Segment Open

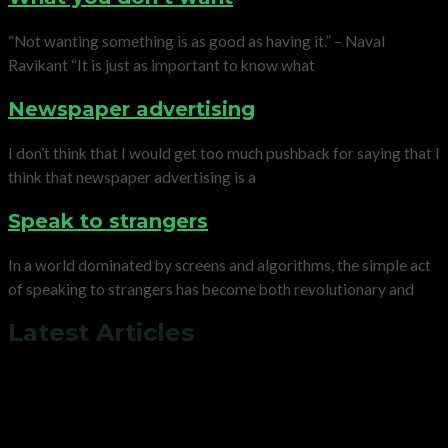
“Not wanting something is as good as having it.” – Naval
Ravikant “It is just as important to know what
Newspaper advertising
I don’t think that I would get too much pushback for saying that I
think that newspaper advertising is a
Speak to strangers
In a world dominated by screens and algorithms, the simple act
of speaking to strangers has become both revolutionary and
Latest Articles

Segment Closed

**Exercise directions**
Please copy every line of text from the rows above word for word, leaving out the pictures.

**Exercise result**
“Not wanting something is as good as having it.” – Naval
Ravikant “It is just as important to know what
Newspaper advertising
I don’t think that I would get too much pushback for saying that I
think that newspaper advertising is a
Speak to strangers
In a world dominated by screens and algorithms, the simple act
of speaking to strangers has become both revolutionary and
Latest Articles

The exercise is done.